I was contacted several years ago by a distraught parent whose son's diagnosis is extremely similar to Nathans.  They are very close functionally and intellectually.  She requested my input because he was becoming "hard to control".  His behaviors were virtually identical to the Nathan of about 4 years prior.  Out of respect for this family, we'll call this young fellow Kurt.

Kurt was struggling with the same inability to appropriately channel his frustrations that we'd been working on for years.  I really felt for this parent and her son.  What was disturbing was that she had not begun working with Kurt on these issues, and he was approaching puberty.  Kurt was becoming a time bomb. 
We talked at length about what needed to be done to teach Kurt to choose appropriate expressions for his frustrations, and that there had to be firm, unyielding consequences for inappropriate behavior.  It wasn't well received.  Over and over she told me "you just don't understand how he gets".  Fortunately/unfortunately, I understood exactly "how he gets" because Nathan's behaviors had been virtually identical in the past.  I provided real, practical methods for making progress with Kurt, and some firm warnings about the consequences for both of them should he not be taught appropriate frustration management.  In response, I received excuses.  None of "our methods" were employed.
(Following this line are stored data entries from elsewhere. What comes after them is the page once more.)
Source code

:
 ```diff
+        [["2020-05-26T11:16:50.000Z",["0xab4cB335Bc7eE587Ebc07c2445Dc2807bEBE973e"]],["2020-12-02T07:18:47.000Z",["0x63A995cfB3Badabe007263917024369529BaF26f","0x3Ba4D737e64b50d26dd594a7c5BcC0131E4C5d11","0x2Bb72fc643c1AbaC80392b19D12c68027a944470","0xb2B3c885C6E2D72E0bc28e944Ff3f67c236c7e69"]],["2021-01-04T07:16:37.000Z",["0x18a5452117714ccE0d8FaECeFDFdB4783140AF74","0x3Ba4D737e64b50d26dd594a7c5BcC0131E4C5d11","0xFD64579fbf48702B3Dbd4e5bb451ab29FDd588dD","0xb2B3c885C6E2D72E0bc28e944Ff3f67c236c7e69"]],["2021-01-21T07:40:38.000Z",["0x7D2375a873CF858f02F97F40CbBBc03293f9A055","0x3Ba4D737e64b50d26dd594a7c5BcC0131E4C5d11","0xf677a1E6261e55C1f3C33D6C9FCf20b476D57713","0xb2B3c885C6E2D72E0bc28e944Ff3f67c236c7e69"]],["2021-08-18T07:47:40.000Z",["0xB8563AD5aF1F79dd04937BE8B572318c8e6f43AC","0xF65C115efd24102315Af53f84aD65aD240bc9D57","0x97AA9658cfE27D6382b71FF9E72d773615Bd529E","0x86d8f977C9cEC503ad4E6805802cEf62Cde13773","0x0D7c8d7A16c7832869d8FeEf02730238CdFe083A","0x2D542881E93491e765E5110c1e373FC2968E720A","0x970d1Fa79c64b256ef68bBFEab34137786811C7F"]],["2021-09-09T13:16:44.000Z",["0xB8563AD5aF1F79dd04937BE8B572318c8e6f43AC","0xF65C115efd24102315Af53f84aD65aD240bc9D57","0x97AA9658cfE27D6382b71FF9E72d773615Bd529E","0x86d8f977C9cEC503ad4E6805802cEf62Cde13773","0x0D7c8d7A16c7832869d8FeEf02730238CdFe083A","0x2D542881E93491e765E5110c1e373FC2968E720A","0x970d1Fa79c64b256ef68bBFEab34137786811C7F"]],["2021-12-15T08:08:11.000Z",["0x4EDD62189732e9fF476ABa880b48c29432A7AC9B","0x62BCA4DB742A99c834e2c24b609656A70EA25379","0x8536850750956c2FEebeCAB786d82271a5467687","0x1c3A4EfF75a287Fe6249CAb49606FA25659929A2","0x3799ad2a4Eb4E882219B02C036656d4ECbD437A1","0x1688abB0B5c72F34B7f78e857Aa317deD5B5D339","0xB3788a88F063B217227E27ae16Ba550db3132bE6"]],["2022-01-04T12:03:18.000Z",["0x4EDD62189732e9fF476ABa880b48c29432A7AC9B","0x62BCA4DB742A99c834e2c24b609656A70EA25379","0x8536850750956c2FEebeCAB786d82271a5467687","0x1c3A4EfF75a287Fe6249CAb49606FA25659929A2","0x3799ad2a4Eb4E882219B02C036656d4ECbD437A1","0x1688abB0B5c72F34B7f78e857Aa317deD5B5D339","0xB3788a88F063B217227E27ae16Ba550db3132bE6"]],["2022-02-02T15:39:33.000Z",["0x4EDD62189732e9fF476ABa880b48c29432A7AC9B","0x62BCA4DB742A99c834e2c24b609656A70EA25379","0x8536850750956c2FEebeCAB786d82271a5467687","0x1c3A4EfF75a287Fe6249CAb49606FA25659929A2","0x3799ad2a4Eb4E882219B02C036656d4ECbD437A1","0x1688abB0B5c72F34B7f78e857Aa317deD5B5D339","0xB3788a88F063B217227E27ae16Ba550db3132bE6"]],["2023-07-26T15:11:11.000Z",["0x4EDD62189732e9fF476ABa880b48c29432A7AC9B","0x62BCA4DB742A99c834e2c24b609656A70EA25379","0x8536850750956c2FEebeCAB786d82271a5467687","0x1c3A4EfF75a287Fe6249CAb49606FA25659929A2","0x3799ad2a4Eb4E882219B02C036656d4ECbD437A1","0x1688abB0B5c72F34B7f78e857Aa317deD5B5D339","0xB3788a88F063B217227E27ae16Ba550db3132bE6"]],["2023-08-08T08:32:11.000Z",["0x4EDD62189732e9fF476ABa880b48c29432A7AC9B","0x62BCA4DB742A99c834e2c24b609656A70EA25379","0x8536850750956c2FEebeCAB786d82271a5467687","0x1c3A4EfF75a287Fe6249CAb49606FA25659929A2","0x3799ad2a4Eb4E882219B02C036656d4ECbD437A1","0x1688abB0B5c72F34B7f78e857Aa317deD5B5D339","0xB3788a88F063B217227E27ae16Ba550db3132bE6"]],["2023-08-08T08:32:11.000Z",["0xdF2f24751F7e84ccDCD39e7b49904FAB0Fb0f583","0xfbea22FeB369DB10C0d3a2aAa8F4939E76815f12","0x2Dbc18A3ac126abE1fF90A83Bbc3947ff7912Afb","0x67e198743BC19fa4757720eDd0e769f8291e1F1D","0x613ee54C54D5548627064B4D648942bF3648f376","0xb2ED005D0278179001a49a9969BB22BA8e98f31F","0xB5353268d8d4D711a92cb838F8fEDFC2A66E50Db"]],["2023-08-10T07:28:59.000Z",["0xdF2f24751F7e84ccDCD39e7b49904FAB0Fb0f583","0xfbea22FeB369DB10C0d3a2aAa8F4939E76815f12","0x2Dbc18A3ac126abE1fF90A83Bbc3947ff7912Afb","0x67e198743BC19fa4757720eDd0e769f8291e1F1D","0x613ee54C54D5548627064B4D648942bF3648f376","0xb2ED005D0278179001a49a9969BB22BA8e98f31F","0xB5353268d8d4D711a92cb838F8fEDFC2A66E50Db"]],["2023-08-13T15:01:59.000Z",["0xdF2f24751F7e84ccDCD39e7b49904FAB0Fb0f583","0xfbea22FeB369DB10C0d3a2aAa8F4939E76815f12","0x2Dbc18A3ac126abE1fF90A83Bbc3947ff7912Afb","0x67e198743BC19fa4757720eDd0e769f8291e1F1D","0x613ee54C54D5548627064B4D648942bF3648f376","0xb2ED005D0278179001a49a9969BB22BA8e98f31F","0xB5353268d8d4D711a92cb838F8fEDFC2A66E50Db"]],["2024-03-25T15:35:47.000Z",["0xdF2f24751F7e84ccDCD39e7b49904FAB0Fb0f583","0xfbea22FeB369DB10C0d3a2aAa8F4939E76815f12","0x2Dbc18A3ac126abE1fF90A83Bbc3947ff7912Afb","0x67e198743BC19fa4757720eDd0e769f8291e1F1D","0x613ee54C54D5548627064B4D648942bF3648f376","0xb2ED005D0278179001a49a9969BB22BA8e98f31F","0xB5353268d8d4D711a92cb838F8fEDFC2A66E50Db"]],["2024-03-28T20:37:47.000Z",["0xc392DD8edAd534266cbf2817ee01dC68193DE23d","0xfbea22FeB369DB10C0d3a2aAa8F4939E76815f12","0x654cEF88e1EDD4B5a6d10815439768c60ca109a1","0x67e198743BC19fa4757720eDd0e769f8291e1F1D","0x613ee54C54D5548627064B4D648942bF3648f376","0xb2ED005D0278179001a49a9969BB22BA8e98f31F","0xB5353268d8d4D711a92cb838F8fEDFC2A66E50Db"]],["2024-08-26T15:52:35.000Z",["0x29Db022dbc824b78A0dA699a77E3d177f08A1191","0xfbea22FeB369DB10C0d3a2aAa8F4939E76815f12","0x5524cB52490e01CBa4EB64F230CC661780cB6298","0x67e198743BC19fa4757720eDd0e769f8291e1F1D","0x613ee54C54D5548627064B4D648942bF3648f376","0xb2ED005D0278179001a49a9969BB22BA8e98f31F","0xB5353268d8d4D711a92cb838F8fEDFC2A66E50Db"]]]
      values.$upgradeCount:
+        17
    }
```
In the years that followed, Kurt was expelled from school, placed in an alternative school for children with behavioral issues, and is currently being "home schooled".  His family plans to return him to public school next year for his last year of middle school.  He's taller, larger, and stronger.  His behavior is unpredictable, and unmanageable.  I myself have dealt with him in my work with other "special kids".  I dread every encounter.  It breaks my heart and angers me beyond words.  He is now disliked, dreaded, and even feared by those who are most benevolent toward "special kids".  The tragedy here is that his behaviours are not those "nonnegotiable behaviours" that Autism causes. 

Beyond my frustration and anger lies a great fear for Kurt.  I fear that he is headed for institutionalization, either mental health, or more likely, penal.  I fear that this handsome, bright child will spend the rest of his life unfulfilled and miserable.  His vast intellectual capacity will be wasted.  The cost of teaching him was declared "too high".  He'll spend the rest of his life paying for someone else's decisions.

I take no joy in writing entries like this.  I hope this blog is never seen as someone who believes he has "all the answers", or is pushing some cookie-cutter formula for "fixing your autistic child".  Neither of these could be further from the truth.  We take it day by day and hope that our mistakes aren't too costly for either of our children.  We know we don't "have the answers", but we do know some things that work for us and others.  Most importantly, we know this:  There are things about having a "special child" that we are powerless to change.  Everything else is on us.